The rapid evolution of diffusion models has democratized face swapping but also raises concerns about privacy and identity security. Existing proactive defenses, often adapted from image editing attacks, prove ineffective in this context. We attribute this failure to an oversight of the structural resilience and the unique static conditional guidance mechanism inherent in face swapping systems. To address this, we propose VoidFace, a systemic defense method that views face swapping as a coupled identity pathway. By injecting perturbations at critical bottlenecks, VoidFace induces cascading disruption throughout the pipeline. Specifically, we first introduce localization disruption and identity erasure to degrade physical regression and semantic embeddings, thereby impairing the accurate modeling of the source face. We then intervene in the generative domain by decoupling attention mechanisms to sever identity injection, and corrupting intermediate diffusion features to prevent the reconstruction of source identity. To ensure visual imperceptibility, we perform adversarial search in the latent manifold, guided by a perceptual adaptive strategy to balance attack potency with image quality. Extensive experiments show that VoidFace outperforms existing defenses across various diffusion-based swapping models, while producing adversarial faces with superior visual quality.
Paper Structure (30 sections, 12 equations, 8 figures, 3 tables)

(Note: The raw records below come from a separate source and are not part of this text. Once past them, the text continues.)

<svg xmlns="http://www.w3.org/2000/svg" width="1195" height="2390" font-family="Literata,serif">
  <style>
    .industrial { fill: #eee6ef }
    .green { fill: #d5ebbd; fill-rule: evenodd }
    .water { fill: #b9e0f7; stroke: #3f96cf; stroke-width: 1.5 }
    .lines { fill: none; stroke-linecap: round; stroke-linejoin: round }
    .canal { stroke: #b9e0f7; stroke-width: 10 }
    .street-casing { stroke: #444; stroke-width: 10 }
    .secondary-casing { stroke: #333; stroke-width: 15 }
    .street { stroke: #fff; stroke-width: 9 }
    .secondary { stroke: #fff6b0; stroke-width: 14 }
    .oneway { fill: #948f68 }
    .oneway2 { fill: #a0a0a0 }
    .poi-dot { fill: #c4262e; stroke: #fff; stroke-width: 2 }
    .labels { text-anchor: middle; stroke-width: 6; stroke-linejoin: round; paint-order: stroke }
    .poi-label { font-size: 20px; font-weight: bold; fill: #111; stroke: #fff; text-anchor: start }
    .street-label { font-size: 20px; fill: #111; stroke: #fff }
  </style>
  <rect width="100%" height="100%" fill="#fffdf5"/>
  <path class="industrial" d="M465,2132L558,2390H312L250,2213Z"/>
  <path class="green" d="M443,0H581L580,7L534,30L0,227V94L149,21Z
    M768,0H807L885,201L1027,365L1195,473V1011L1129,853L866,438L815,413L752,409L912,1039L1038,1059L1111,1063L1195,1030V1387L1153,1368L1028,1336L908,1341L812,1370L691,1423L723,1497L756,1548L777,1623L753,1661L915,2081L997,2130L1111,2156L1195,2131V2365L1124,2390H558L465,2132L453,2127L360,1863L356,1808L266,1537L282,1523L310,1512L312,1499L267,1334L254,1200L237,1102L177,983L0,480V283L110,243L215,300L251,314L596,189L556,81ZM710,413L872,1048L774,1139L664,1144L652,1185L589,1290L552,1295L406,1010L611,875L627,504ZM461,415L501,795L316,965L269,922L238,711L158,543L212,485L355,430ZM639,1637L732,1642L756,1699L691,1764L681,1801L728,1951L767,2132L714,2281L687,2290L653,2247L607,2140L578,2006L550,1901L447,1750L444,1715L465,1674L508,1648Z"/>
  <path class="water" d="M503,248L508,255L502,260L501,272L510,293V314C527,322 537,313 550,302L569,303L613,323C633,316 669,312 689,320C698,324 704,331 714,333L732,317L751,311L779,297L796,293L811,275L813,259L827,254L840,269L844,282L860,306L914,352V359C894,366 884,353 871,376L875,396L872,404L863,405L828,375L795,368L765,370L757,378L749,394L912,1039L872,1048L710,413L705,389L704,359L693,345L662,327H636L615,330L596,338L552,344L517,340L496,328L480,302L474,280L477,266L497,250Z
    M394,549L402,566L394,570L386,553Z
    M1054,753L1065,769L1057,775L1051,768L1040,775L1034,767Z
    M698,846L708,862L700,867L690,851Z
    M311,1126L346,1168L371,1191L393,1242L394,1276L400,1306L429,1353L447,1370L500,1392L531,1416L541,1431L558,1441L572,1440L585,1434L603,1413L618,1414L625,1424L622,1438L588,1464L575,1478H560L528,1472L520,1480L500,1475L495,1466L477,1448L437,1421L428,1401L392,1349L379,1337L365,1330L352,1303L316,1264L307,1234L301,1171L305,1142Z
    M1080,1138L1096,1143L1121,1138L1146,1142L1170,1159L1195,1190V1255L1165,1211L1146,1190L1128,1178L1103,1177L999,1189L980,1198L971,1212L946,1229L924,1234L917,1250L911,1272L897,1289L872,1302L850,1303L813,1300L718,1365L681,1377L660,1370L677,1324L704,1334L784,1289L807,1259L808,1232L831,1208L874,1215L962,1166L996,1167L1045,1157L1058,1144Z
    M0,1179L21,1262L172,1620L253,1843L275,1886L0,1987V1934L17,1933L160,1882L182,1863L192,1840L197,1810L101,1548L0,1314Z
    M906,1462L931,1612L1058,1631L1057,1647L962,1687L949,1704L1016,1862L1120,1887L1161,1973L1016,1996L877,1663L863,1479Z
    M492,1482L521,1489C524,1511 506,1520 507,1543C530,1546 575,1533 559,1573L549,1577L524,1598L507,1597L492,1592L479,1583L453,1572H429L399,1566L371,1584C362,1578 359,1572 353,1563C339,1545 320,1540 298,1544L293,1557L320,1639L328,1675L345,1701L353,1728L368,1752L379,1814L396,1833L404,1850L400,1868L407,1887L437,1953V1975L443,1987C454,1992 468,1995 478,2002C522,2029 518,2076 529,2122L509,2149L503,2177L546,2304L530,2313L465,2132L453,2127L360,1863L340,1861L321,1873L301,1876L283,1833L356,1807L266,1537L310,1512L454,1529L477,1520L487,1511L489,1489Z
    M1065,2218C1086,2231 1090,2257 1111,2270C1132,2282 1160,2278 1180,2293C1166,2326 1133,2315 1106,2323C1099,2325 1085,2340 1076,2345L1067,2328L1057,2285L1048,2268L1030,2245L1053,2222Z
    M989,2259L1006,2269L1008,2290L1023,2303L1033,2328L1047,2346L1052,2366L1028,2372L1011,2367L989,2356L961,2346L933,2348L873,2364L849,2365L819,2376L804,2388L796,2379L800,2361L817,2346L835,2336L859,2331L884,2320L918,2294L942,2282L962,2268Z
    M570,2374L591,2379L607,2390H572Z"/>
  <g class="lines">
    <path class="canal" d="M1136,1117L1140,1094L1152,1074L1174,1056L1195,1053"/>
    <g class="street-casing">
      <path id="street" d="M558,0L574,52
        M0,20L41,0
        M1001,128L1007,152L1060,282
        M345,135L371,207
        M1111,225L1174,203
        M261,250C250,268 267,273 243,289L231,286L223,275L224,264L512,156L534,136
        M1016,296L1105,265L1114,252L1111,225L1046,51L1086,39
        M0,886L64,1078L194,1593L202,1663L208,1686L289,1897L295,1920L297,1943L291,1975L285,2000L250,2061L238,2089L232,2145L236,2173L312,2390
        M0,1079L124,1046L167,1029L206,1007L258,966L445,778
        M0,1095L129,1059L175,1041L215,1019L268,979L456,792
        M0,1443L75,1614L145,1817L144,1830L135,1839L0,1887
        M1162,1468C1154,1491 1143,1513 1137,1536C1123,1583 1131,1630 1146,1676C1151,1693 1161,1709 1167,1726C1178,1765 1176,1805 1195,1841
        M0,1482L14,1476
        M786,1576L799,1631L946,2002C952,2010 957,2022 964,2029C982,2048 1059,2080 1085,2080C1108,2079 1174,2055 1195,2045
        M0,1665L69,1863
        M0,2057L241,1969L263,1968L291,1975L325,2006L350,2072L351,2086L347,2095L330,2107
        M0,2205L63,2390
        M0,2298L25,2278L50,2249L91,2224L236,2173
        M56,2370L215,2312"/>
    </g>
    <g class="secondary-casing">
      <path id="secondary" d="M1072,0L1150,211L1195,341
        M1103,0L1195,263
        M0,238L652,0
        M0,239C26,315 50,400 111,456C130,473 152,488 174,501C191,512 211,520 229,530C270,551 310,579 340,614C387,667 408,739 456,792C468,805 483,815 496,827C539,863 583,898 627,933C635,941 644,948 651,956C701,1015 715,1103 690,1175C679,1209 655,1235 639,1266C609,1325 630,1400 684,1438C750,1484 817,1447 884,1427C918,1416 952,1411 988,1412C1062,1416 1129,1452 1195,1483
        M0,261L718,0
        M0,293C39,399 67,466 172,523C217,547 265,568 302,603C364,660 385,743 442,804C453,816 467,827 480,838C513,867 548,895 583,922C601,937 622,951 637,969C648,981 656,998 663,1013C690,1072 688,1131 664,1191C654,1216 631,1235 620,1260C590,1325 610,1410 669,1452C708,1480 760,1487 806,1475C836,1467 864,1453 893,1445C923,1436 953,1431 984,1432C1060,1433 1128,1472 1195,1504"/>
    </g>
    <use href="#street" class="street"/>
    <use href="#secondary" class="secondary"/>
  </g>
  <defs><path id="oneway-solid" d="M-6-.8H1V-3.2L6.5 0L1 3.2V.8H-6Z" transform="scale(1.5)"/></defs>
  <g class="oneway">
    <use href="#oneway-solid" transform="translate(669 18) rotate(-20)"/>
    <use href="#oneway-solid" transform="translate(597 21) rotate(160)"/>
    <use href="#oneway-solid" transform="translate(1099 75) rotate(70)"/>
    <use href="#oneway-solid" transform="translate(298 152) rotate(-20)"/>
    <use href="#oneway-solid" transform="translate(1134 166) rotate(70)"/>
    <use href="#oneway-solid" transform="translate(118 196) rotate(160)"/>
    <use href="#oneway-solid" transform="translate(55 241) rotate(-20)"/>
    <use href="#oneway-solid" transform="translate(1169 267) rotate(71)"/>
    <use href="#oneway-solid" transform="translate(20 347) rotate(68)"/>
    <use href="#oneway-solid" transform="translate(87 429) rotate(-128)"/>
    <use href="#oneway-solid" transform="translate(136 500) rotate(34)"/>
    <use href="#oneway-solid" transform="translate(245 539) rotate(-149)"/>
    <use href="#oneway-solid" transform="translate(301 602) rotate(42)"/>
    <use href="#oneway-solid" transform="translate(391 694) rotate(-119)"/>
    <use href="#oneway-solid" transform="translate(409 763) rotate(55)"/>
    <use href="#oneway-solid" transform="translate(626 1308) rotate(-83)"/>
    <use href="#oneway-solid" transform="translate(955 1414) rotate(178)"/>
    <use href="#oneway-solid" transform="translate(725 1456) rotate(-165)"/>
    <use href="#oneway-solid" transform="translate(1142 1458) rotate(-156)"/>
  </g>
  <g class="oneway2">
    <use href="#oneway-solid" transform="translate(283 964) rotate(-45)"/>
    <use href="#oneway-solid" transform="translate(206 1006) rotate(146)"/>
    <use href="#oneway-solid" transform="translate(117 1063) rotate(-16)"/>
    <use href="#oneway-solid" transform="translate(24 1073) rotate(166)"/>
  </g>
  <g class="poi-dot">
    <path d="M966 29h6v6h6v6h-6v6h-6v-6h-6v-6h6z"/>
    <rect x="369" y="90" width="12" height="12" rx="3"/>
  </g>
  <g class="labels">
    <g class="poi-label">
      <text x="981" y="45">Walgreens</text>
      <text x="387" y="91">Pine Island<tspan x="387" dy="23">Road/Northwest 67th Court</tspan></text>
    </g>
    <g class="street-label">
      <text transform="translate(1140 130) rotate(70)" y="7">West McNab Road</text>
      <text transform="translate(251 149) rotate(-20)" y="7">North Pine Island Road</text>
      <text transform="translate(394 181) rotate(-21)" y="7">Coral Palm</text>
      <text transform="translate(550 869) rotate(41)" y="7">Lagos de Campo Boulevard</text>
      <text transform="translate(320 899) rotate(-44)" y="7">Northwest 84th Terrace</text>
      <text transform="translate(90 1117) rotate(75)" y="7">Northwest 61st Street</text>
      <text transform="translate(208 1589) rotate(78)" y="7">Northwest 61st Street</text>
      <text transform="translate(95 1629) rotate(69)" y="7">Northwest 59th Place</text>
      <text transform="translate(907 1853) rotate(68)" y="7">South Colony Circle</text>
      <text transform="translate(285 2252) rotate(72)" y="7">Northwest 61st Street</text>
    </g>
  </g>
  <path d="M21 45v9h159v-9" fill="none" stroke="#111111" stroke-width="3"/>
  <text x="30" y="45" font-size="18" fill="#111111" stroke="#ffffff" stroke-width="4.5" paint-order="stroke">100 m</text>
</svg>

This paper contains 30 sections, 12 equations, 8 figures, 3 tables.

Figures (8)

  • Figure 1: (a) Diffusion-based face swapping operates as a coupled identity pathway across multiple stages. (b) Our proposed VoidFace prevents unauthorized face swapping, safeguarding facial identity.
  • Figure 2: Overview of the proposed VoidFace. We formulate the adversarial defense as a cascading disruption of the identity pathway. We systematically target critical bottlenecks across the physical, semantic, and generative domains. The perceptual adaptive latent optimization strategy is integrated to adaptively balance attack potency and visual quality of adversarial faces.
  • Figure 3: Comparison of visual quality and defense effectiveness against DiffFace. The top and middle rows display protected images and details. The baselines often introduce noticeable noise, while our method generates natural faces. The bottom row shows the face swapping outputs using the protected images as source face. We effectively disrupt face swapping, leading to severe artifacts and mismatched identity.
  • Figure 4: Qualitative evaluation of our protection efficacy. The evaluation covers a wide range of architectures, including four diffusion-based and two GAN-based models. As observed, our method effectively safeguards the source images, where the protected outputs suffer from severe visual degradation or complete identity mismatch, verifying both the effectiveness and transferability of our approach.
  • Figure 5: User preference study. Blue bars indicate the percentage of votes favoring our method.